Josée Anctil, responsable de la sensibilisation et de la prévention du Centre d'aide et de lutte contre les agressions à caractère sexuel (CALACS) de l'Estrie croit de tout coeur que le procès de Hugo Bernier a sensibilisé comme jamais la population sherbrookoise aux agressions sexuelles.

"Les accusations portées contre Julie par Bernier ont fait beaucoup parler, soutient Mme Anctil. Et de voir Pierre-Hugues Boisvenu déclarer tout haut le fait que trop souvent la victime finit par être l'accusée, c'est une nouvelle façon de lancer la problématique tant dénoncée par le CALACS. Cela relance la lutte politique en nous donnant un nouveau représentant."

En effet, Pierre-Hugues Boisvenu n'a jamais hésité à prendre parole.
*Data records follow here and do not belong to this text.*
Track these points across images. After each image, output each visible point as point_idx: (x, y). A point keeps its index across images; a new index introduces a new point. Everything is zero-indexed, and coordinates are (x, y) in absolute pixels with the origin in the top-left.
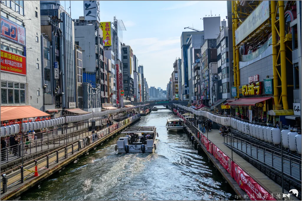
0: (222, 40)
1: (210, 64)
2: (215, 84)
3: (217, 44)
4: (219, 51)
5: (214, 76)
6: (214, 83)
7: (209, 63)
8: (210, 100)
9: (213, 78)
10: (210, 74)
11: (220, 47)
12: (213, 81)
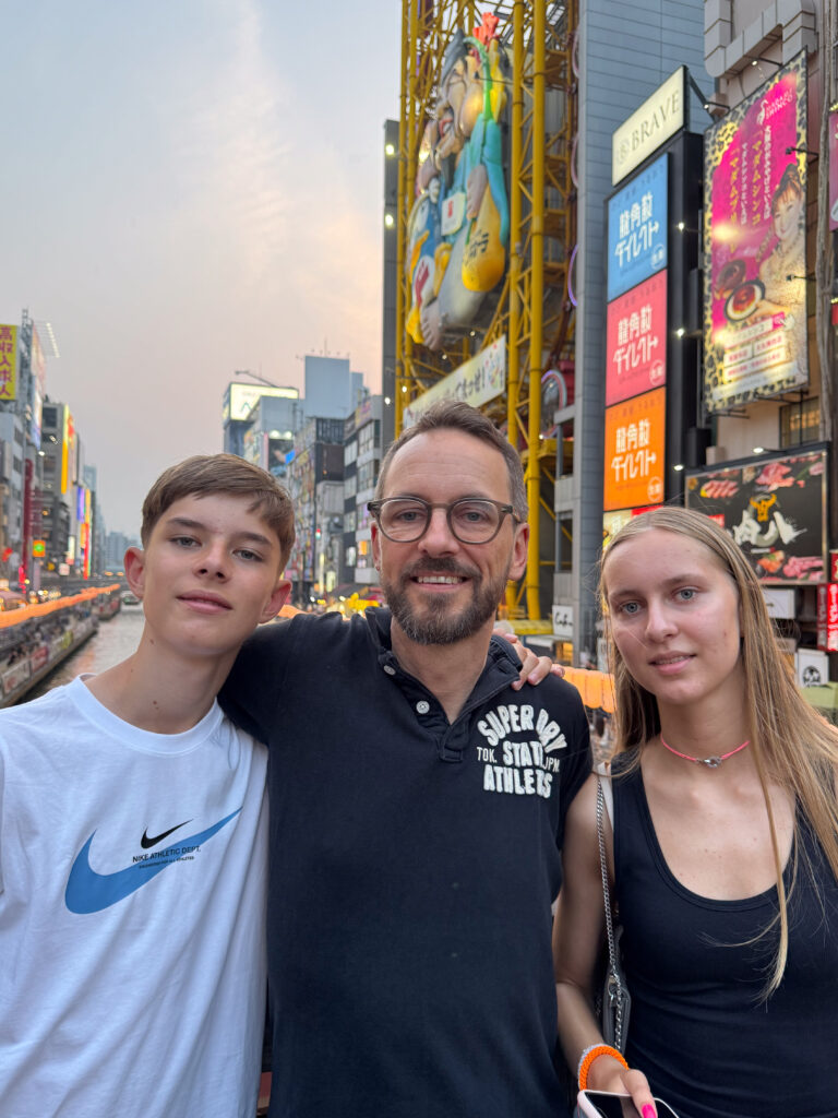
0: (364, 426)
1: (320, 487)
2: (337, 543)
3: (347, 436)
4: (350, 455)
5: (332, 520)
6: (332, 539)
7: (318, 481)
8: (317, 582)
9: (329, 525)
10: (318, 515)
11: (354, 444)
12: (329, 531)
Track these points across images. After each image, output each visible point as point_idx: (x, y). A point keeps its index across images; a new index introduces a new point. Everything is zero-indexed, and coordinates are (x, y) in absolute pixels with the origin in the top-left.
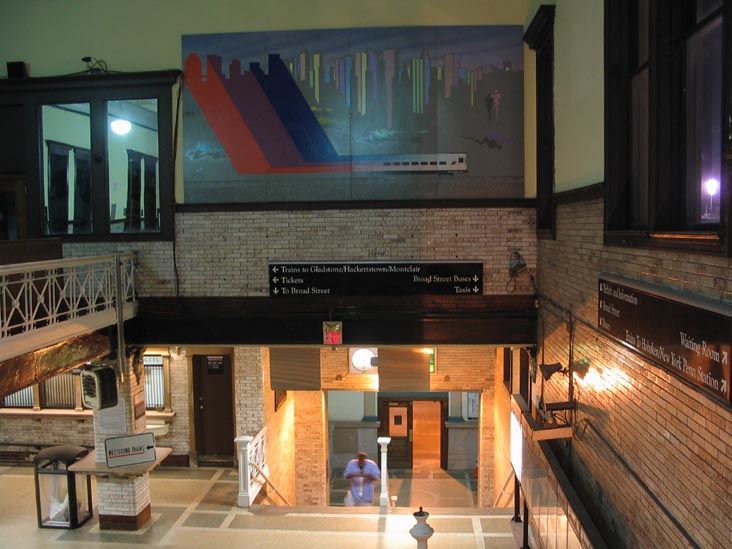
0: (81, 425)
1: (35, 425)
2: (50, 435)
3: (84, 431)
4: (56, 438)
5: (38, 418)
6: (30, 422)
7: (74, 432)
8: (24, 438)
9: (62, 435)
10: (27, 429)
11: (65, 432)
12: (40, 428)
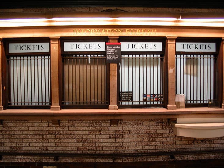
0: (113, 128)
1: (52, 129)
2: (72, 141)
3: (117, 135)
4: (80, 145)
5: (56, 119)
6: (45, 125)
7: (104, 137)
8: (35, 145)
9: (88, 141)
10: (40, 134)
11: (92, 137)
12: (59, 133)
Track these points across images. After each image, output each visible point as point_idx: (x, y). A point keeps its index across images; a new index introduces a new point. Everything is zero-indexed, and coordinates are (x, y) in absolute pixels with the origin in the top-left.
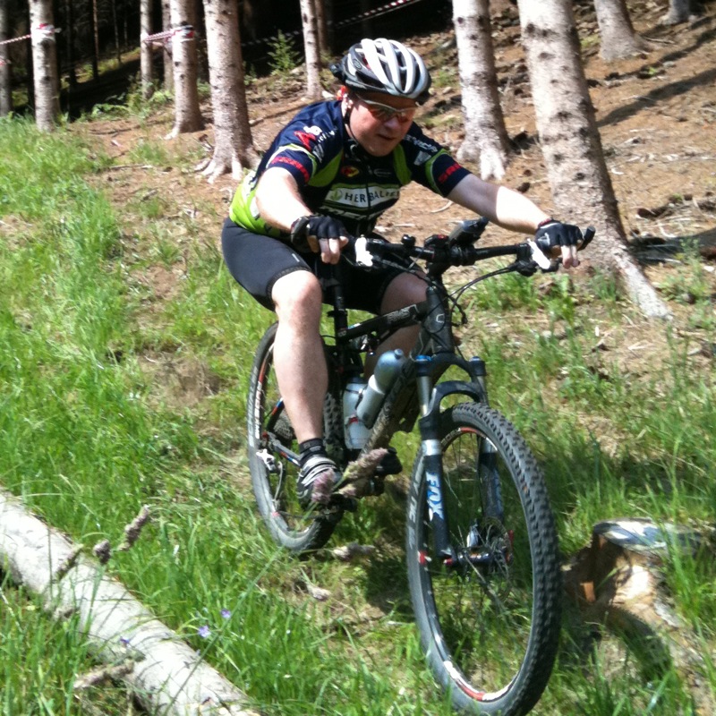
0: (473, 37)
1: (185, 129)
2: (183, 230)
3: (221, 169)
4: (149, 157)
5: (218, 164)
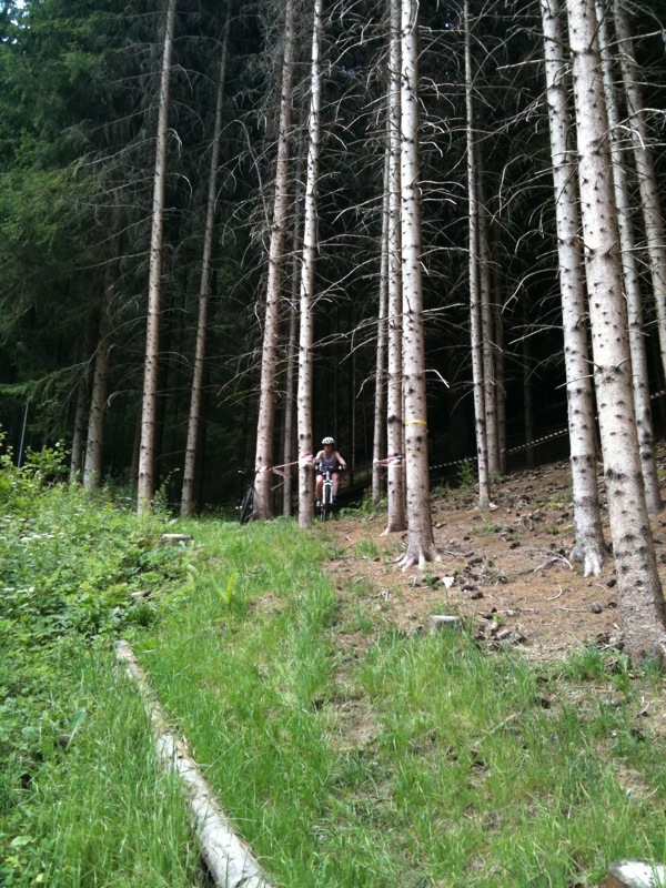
0: (583, 471)
1: (393, 529)
2: (379, 607)
3: (411, 561)
4: (366, 550)
5: (409, 558)
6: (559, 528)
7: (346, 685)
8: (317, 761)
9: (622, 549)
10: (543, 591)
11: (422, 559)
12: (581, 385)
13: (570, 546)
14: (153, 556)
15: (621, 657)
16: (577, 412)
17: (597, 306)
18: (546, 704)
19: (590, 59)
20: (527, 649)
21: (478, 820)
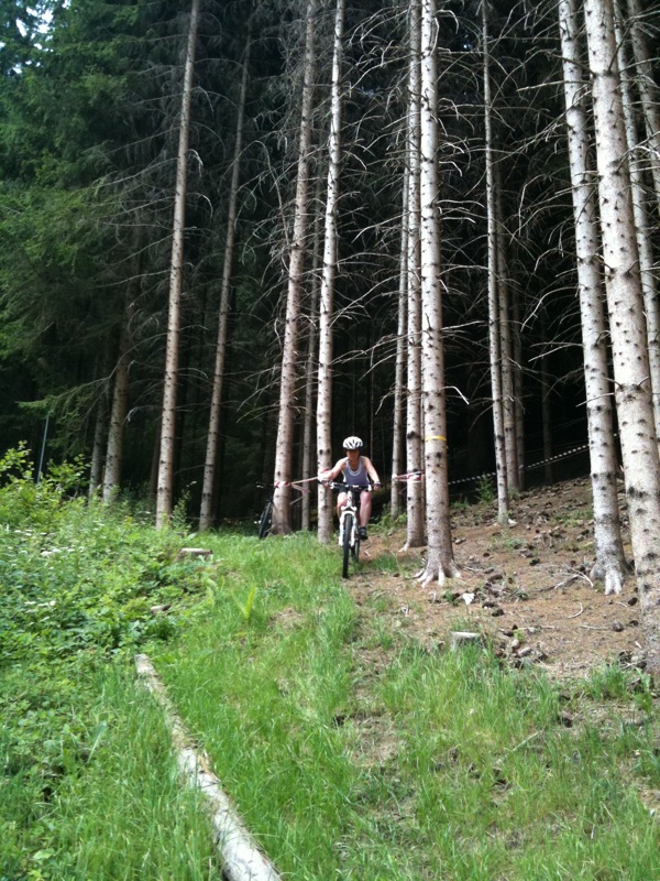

Il ne s'est jamais tu. Par le fait que ce soit un homme qui nomme des choses, Josée Anctil a l'impression que la population peut être touchée d'une manière différente.


Wednesday, November 03, 2004

Theresa Marie Allore

October 12th, 1959 - November 3rd, 1978


Tuesday, November 02, 2004

Hmmm... This is interesting

Man waives right to cause hearing

HILLSBOROUGH -- Andrew Douglas Dalzell waived his right to a probable cause hearing that was scheduled to be held Thursday in Orange County District Court.

Dalzell is charged with second-degree murder in the Dec. 1, 1997 death of Deborah Leigh Key, who disappeared after she was last seen with Dalzell in a parking lot in downtown Carrboro. Dalzell is also facing charges of third-degree sexual exploitation of a minor, obtaining property by false pretense, financial identity fraud, larceny by employee and possession of stolen goods.

During a probable cause hearing, evidence against a defendant is presented to a district court judge, who decides whether the evidence is strong enough for the defendant to stand trial in superior court.

The Orange County District Attorney's office intends to present the case against Dalzell to a grand jury on Nov. 8 for indictment.


Monday, November 01, 2004

Why is this family smiling?

Because they know the 25-year life sentence for Hugo Bernier is just the beginning. Check out their lawyer in the back. Does this look like a man who backs down from a fight? Get ready for the Boisvenus civil suit, Sherbrooke.